Di luar penjara, puluhan wartawan koran cetak maupun media massa elektronik menunggu dengan tidak sabar kesempatan polisi memperlihatkan tersangka yang membunuh seorang mucikari ternama, setidak-tidaknya di kalangan pria hidung belang berkantong tebal. Mucikari yang selama ini dikenal sebagai pensuplai perempuan-perempuan muda pekerja seks kepada para pejabat, pengusaha, juga orang asing.



Siti adalah koleksi terbaru si mucikari.

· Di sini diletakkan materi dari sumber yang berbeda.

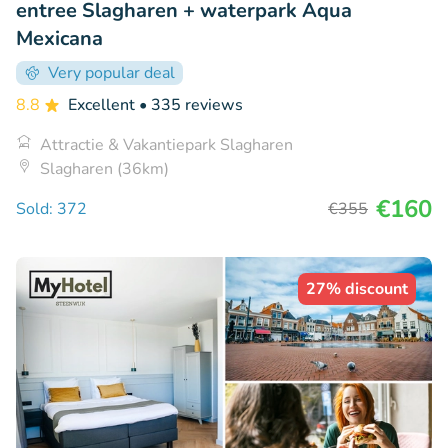
entree Slagharen + waterpark Aqua
Mexicana
Very popular deal
8.8
Excellent
• 335 reviews
Attractie & Vakantiepark Slagharen
Slagharen (36km)
€160
Sold: 372
€355
27% discount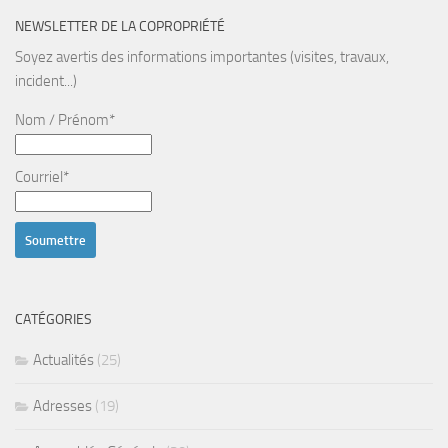
NEWSLETTER DE LA COPROPRIÉTÉ
Soyez avertis des informations importantes (visites, travaux,
incident...)
Nom / Prénom*
Courriel*
CATÉGORIES
Actualités
(25)
Adresses
(19)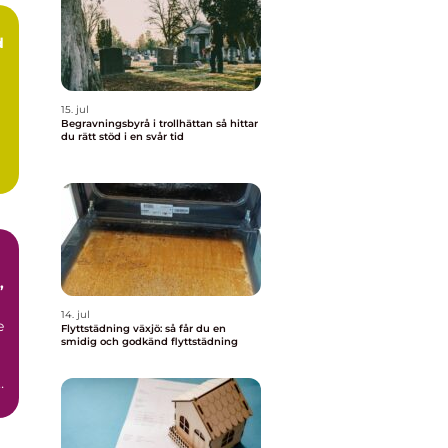
d
15. jul
Begravningsbyrå i trollhättan så hittar
du rätt stöd i en svår tid
14. jul
e
Flyttstädning växjö: så får du en
smidig och godkänd flyttstädning
r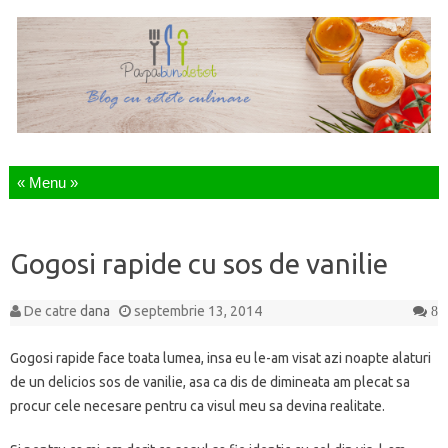
Sari la continut
Gogosi rapide cu sos de vanilie
De catre
dana
septembrie 13, 2014
8
Gogosi rapide face toata lumea, insa eu le-am visat azi noapte alaturi
de un delicios sos de vanilie, asa ca dis de dimineata am plecat sa
procur cele necesare pentru ca visul meu sa devina realitate.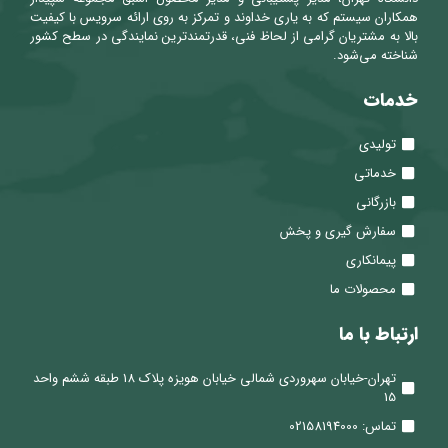
همکاران سیستم که به یاری خداوند و تمرکز به روی ارائه سرویس با کیفیت
بالا به مشتریان گرامی از لحاظ فنی، قدرتمندترین نمایندگی در سطح کشور
شناخته می‌شود.
خدمات
تولیدی
خدماتی
بازرگانی
سفارش گیری و پخش
پیمانکاری
محصولات ما
ارتباط با ما
تهران-خیابان سهروردی شمالی خیابان هویزه پلاک 18 طبقه ششم واحد
15
تماس: 02158194000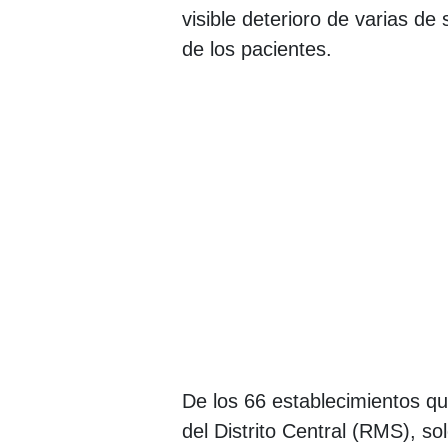
visible deterioro de varias de
de los pacientes.
De los 66 establecimientos qu
del Distrito Central (RMS), s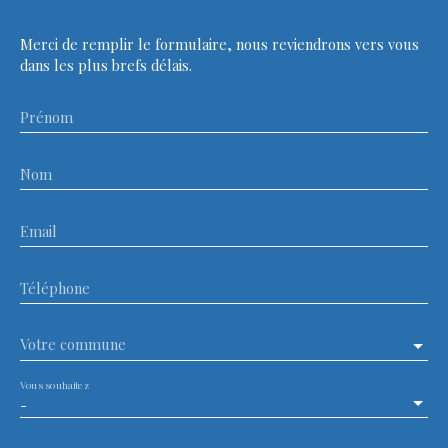
Merci de remplir le formulaire, nous reviendrons vers vous
dans les plus brefs délais.
Prénom
Nom
Email
Téléphone
Votre commune
Vous souhaitez
-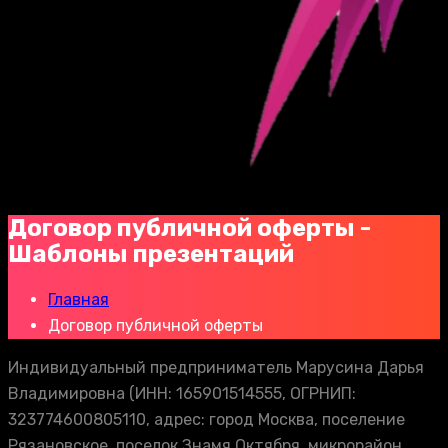
Договор публичной оферты -
Шаблоны презентаций
Главная
Договор публичной оферты
Индивидуальный предприниматель Марусина Дарья
Владимировна (ИНН: 165901514555, ОГРНИП:
323774600805110, адрес: город Москва, поселение
Рязановское, поселок Знамя Октября, микрорайон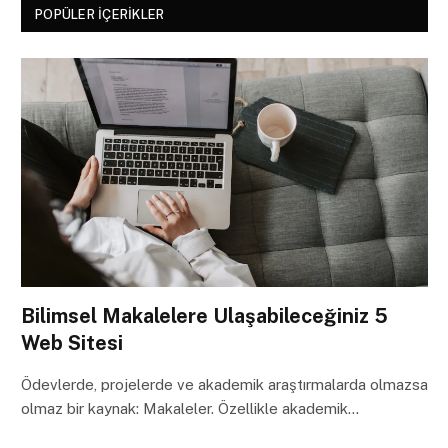
POPÜLER İÇERIKLER
Bilimsel Makalelere Ulaşabileceğiniz 5
Web Sitesi
Ödevlerde, projelerde ve akademik araştırmalarda olmazsa
olmaz bir kaynak: Makaleler. Özellikle akademik…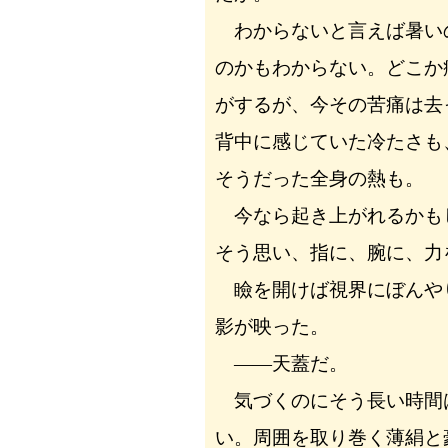
わからないと言えば暑い
のかもわからない。どこか
がするが、今その苦痛は去
背中に感じていた冷たさも
そうだった全身の熱も。
今なら起き上がれるかも
そう思い、指に、腕に、力
瞼を開けば視界にぼんや
影が映った。
――天蓋だ。
気づくのにそう長い時間
い。周囲を取り巻く薄絹と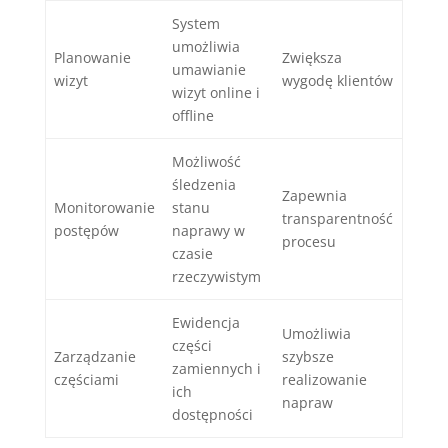
System
umożliwia
Planowanie
Zwiększa
umawianie
wizyt
wygodę klientów
wizyt online i
offline
Możliwość
śledzenia
Zapewnia
Monitorowanie
stanu
transparentność
postępów
naprawy w
procesu
czasie
rzeczywistym
Ewidencja
Umożliwia
części
Zarządzanie
szybsze
zamiennych i
częściami
realizowanie
ich
napraw
dostępności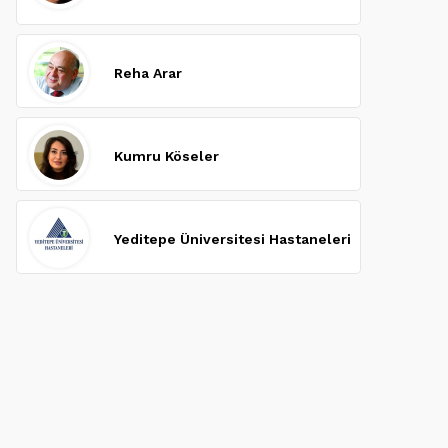
Reha Arar
Kumru Köseler
Yeditepe Üniversitesi Hastaneleri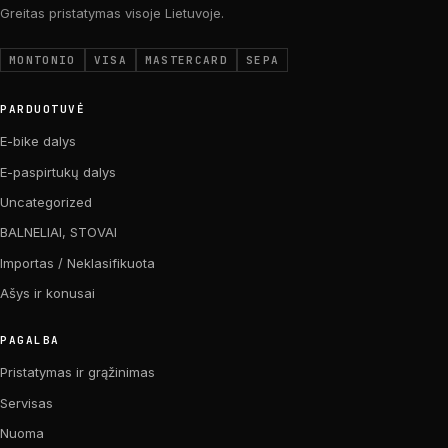
Greitas pristatymas visoje Lietuvoje.
MONTONIO
VISA
MASTERCARD
SEPA
PARDUOTUVĖ
E-bike dalys
E-paspirtukų dalys
Uncategorized
BALNELIAI, STOVAI
Importas / Neklasifikuota
Ašys ir konusai
PAGALBA
Pristatymas ir grąžinimas
Servisas
Nuoma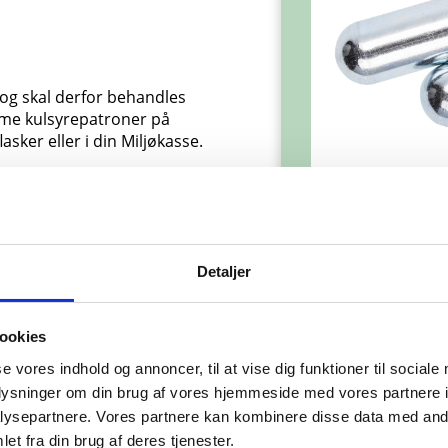
 og skal derfor behandles
me kulsyrepatroner på
asker eller i din Miljøkasse.
det?
Detaljer
ret, og metallet fra
Sorteres til
en.
ookies
I dit hjem
se vores indhold og annoncer, til at vise dig funktioner til sociale
oplysninger om din brug af vores hjemmeside med vores partnere i
ysepartnere. Vores partnere kan kombinere disse data med andr
et fra din brug af deres tjenester.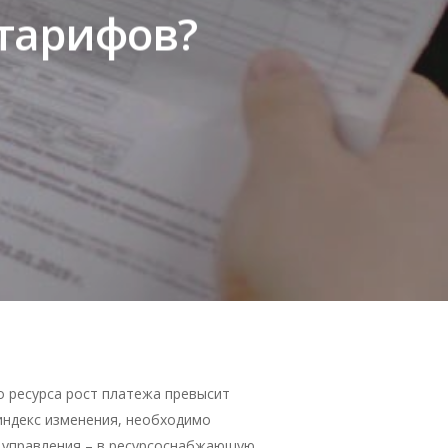
 тарифов?
 ресурса рост платежа превысит
индекс изменения, необходимо
о управления – в ресурсоснабжающую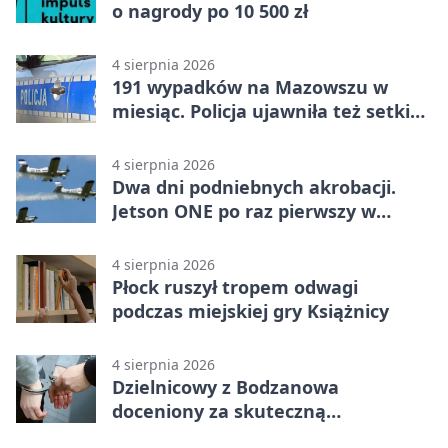
o nagrody po 10 500 zł
4 sierpnia 2026
191 wypadków na Mazowszu w
miesiąc. Policja ujawniła też setki
pijanych kierowców
4 sierpnia 2026
Dwa dni podniebnych akrobacji.
Jetson ONE po raz pierwszy w
Płocku
4 sierpnia 2026
Płock ruszył tropem odwagi
podczas miejskiej gry Książnicy
4 sierpnia 2026
Dzielnicowy z Bodzanowa
doceniony za skuteczną
interwencję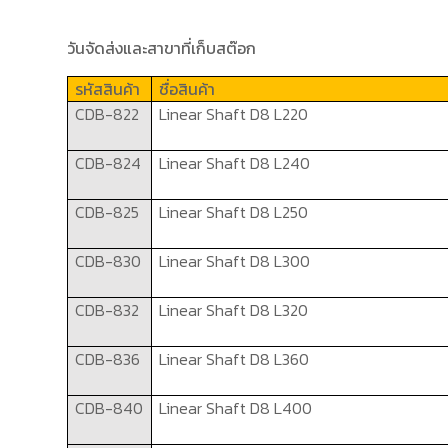
วันจัดส่งและสาขาที่เก็บสต๊อก
รหัสสินค้า
ชื่อสินค้า
CDB-822
Linear Shaft
D8 L220
CDB-824
Linear Shaft
D8 L240
CDB-825
Linear Shaft
D8 L250
CDB-830
Linear Shaft
D8 L300
CDB-832
Linear Shaft
D8 L320
CDB-836
Linear Shaft
D8 L360
CDB-840
Linear Shaft
D8 L400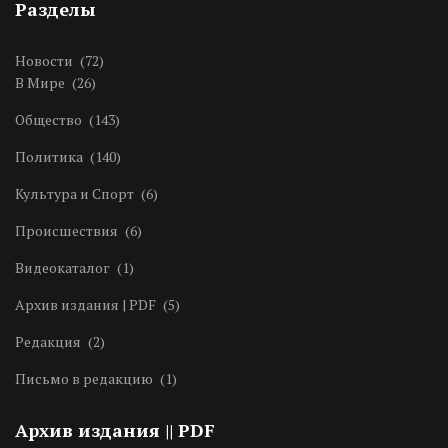
Разделы
Новости
(72)
В Мире
(26)
Общество
(143)
Политика
(140)
Культура и Спорт
(6)
Происшествия
(6)
Видеокаталог
(1)
Архив издания | PDF
(5)
Редакция
(2)
Письмо в редакцию
(1)
Архив издания || PDF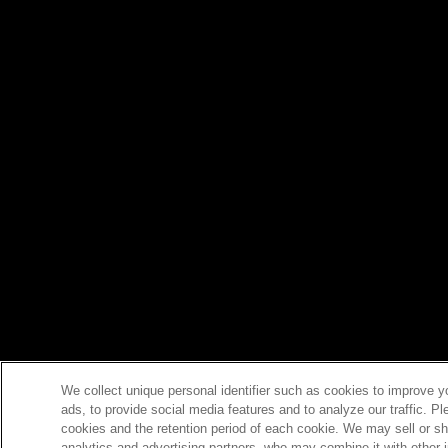
We collect unique personal identifier such as cookies to improve y
ads, to provide social media features and to analyze our traffic. P
cookies and the retention period of each cookie. We may sell or sh
analytics and advertising partners, who may combine it with other 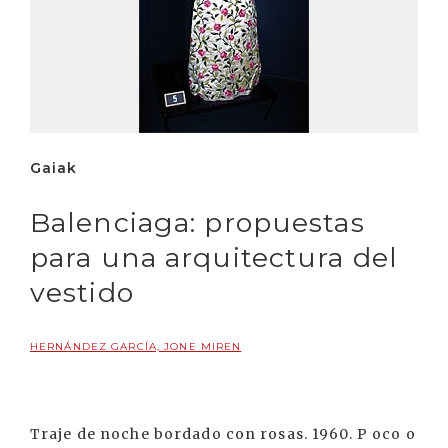
Gaiak
Balenciaga: propuestas
para una arquitectura del
vestido
HERNÁNDEZ GARCÍA, JONE MIREN
Traje de noche bordado con rosas. 1960. P oco o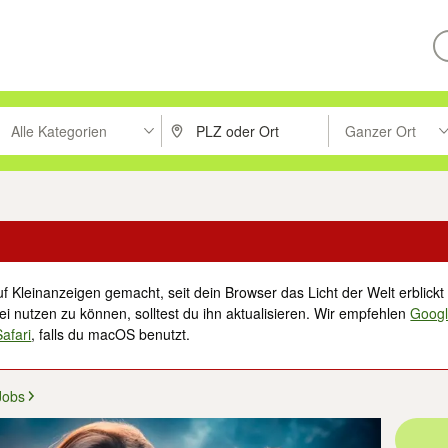
Alle Kategorien
Ganzer Ort
ken um zu suchen, oder Vorschläge mit den Pfeiltasten nach oben/unt
PLZ oder Ort eingeben. Eingabetaste drücke
Suche im Umkreis 
f Kleinanzeigen gemacht, seit dein Browser das Licht der Welt erblickt 
i nutzen zu können, solltest du ihn aktualisieren. Wir empfehlen
Goog
Safari
, falls du macOS benutzt.
Jobs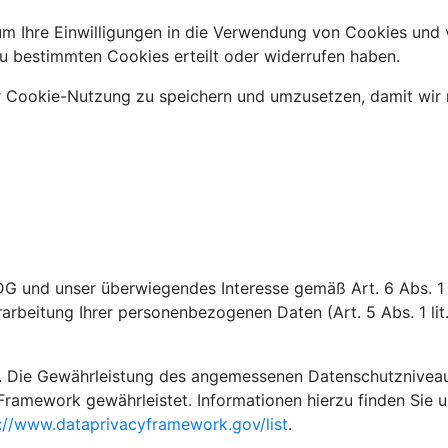
m Ihre Einwilligungen in die Verwendung von Cookies und 
u bestimmten Cookies erteilt oder widerrufen haben.
r Cookie-Nutzung zu speichern und umzusetzen, damit wir 
DG und unser überwiegendes Interesse gemäß Art. 6 Abs. 1 l
rarbeitung Ihrer personenbezogenen Daten (Art. 5 Abs. 1 li
 Die Gewährleistung des angemessenen Datenschutzniveaus i
Framework gewährleistet. Informationen hierzu finden Sie 
://www.dataprivacyframework.gov/list
.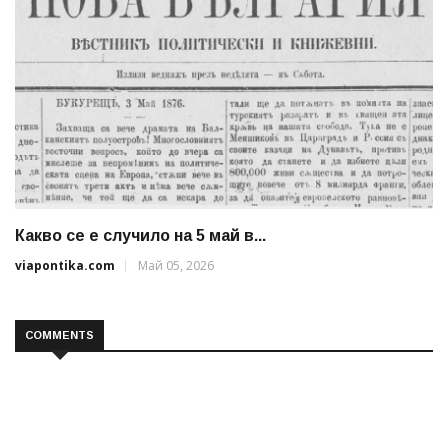
Какво се е случило на 5 май в...
viapontika.com
Май 05, 2026
COMMENTS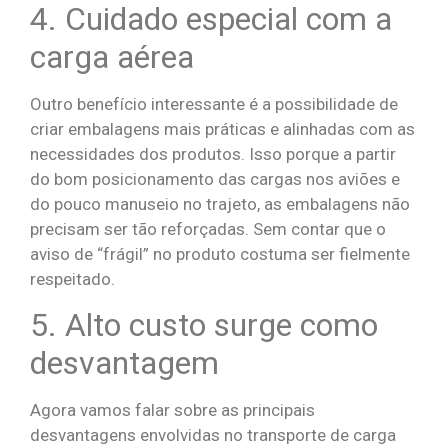
4. Cuidado especial com a
carga aérea
Outro benefício interessante é a possibilidade de
criar embalagens mais práticas e alinhadas com as
necessidades dos produtos. Isso porque a partir
do bom posicionamento das cargas nos aviões e
do pouco manuseio no trajeto, as embalagens não
precisam ser tão reforçadas. Sem contar que o
aviso de “frágil” no produto costuma ser fielmente
respeitado.
5. Alto custo surge como
desvantagem
Agora vamos falar sobre as principais
desvantagens envolvidas no transporte de carga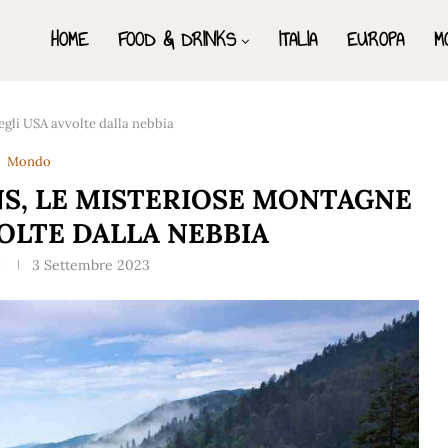
HOME
FOOD & DRINKS
ITALIA
EUROPA
M
gli USA avvolte dalla nebbia
Mondo
S, LE MISTERIOSE MONTAGNE
OLTE DALLA NEBBIA
C
3 Settembre 2023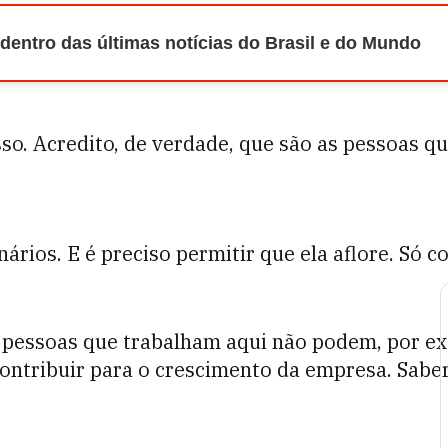
 dentro das últimas notícias do Brasil e do Mundo
sso. Acredito, de verdade, que são as pessoas 
ários. E é preciso permitir que ela aflore. Só 
pessoas que trabalham aqui não podem, por exem
contribuir para o crescimento da empresa. Saber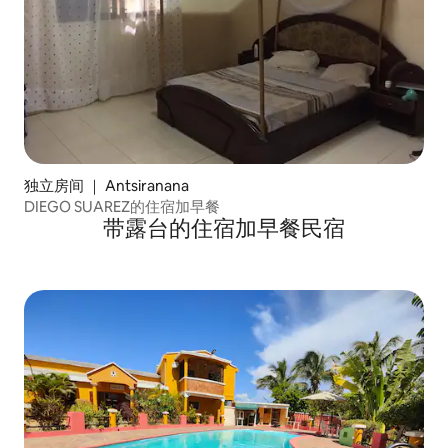
独立房间 ｜ Antsiranana
DIEGO SUAREZ的住宿加早餐
带露台的住宿加早餐民宿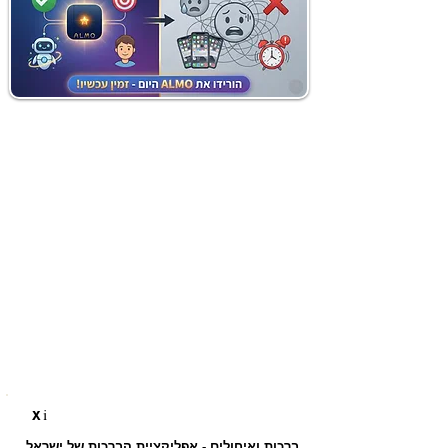
i
X
ברכות ואיחולים - אפליקציית הברכות של ישראל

Tidak terlalu cantik, tetapi ia berparas manis. Perempuan belia itu kini harus mendekam di ruang isolasi dengan tangan yang masih tersaput darah kering. Tadi malam si mucikari menemui ajal secara mengenaskan dengan belasan luka tusukan di tubuh gemburnya. Kini gadis itu menekuk lutut di sudut sel yang gelap. Pikirannya berusaha mencerna apa yang telah terjadi sesungguhnya.